Date Published: February 2, 2017
Publisher: Public Library of Science
Author(s): Juliette Gueguen, Marie-Aude Piot, Massimiliano Orri, Andrea Gutierre, Jocelyne Le Moan, Sylvie Berthoz, Bruno Falissard, Nathalie Godart, Jacobus P. van Wouwe.
Qigong is a mind-body intervention focusing on interoceptive awareness that appears to be a promising approach in anorexia nervosa (AN). In 2008, as part of our multidimensional treatment program for adolescent inpatients with AN, we began a weekly qigong workshop that turned out to be popular among our adolescent patients. Moreover psychiatrists perceived clinical benefits that deserved further exploration.
A qualitative study therefore sought to obtain a deeper understanding of how young patients with severe AN experience qigong and to determine the incentives and barriers to adherence to qigong, to understanding its meaning, and to applying it in other contexts. Data were collected through 16 individual semi-structured face-to-face interviews and analyzed with the interpretative phenomenological analysis method. Eleven themes emerged from the analysis, categorized in 3 superordinate themes describing the incentives and barriers related to the patients themselves (individual dimension), to others (relational dimension), and to the setting (organizational dimension). Individual dimensions associated with AN (such as excessive exercise and mind-body cleavage) may curb adherence, whereas relational and organizational dimensions appear to provide incentives to join the activity in the first place but may also limit its post-discharge continuation. Once barriers are overcome, patients reported positive effects: satisfaction associated with relaxation and with the experience of mind-body integration.
Qigong appears to be an interesting therapeutic tool that may potentiate psychotherapy and contribute to the recovery process of patients with AN. Further analysis of the best time window for initiating qigong and of its place in overall management might help to overcome some of the barriers, limit the risks, and maximize its benefits.
Mind-body interventions, which encompass a large range of approaches, including qigong, tai chi, yoga, and meditation, combine body movements with mental focus . They are practiced both to reduce psychological distress and boost well-being . Because of their high potential for both the prevention  and management of anorexia nervosa (AN) , they have been progressively implemented in multidimensional treatment programs for eating disorders. Instructors of these techniques contend that they contribute to the recovery process in a wide variety of ways: through relaxation, enhancing body awareness and acceptance, and modifying perceptions of life events .
Eleven themes describing the incentives and barriers to adherence to, understanding the meaning of, and the application of qigong were identified and organized into three superordinate themes: individual, relational, and organizational dimensions. The first superordinate theme, the individual dimensions, comprises the attitudes and explanations that the adolescents saw as related to themselves; it includes the themes: (1) attitude towards movement: from hyperactivity to ability to relax, (2) attitude towards a new cultural frame: from Cartesian rationalism to an opening to Eastern philosophy, (3) mind-body attitude: from dualism to integration, and (4) time-related effects.
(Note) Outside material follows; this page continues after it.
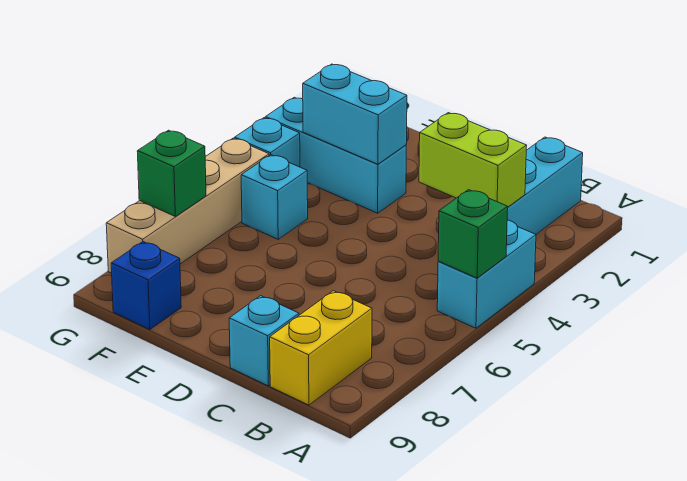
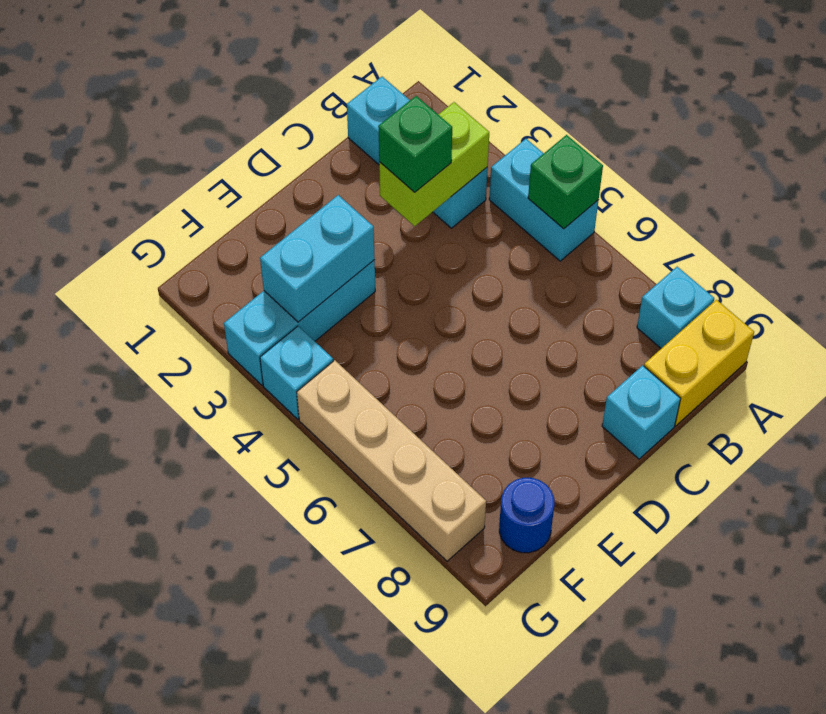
yellow 1x2 brick [270,291,372,405] -> yellow 1x2 brick turned to [644,300,754,426]
cyan 1x1 brick [241,155,308,239] -> cyan 1x1 brick moved to [637,267,714,348]
blue 1x1 brick [111,242,181,330] -> blue 1x1 round brick [499,478,554,553]
green 1x1 brick [137,130,206,216] -> green 1x1 brick moved to [378,96,452,192]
The second superordinate theme, relational dimensions, involved issues with others and were categorized into three subthemes: (5) perceptions of the group, (6) role of the instructor, and (7) family attitude towards qigong. The third superordinate theme covered organizational dimensions, that is, issues related to (8) qigong access policy, (9) setting and degree of compartmentalization of the activity in the overall patient program, (10) focus of the activity, and (11) the activity’s schedule. Within each dimension and even within each theme, we identified drivers and barriers to adherence to qigong, to understanding its meaning, and to applying it outside the workshop. The barriers, in particular, could be specific to the experience of AN or involve the experience of adolescence more generally. Table 3 summarizes the themes and notes the barriers exacerbated by AN. Overall, the participants described a great variety of experiences (S1 File).
Our study aimed to (I) investigate the experience of qigong from the perspectives of adolescents practicing it as part of an multidisciplinary inpatient treatment program; and (ii) describe the incentives and barriers to adherence to qigong, to understanding its meaning, and to its application outside the program. The experience of our participants was described by 11 main themes, belonging to 3 superordinate themes or dimensions: individual, relational, and organizational.
Qigong appears to be an interesting therapeutic tool that can potentiate psychotherapy and contribute to the recovery process in patients with AN. Individual dimensions associated with AN may curb adherence, whereas relational dimensions appear to provide incentives to join the activity. Further analysis of the best time window for initiating qigong and of its place in overall management might help to overcome some of these barriers, limit the risks, and maximize its benefits. Systematic debriefing with a psychiatrist after 1 to 3 sessions should be considered, and scheduled time to discuss the activity could be included in the workshop.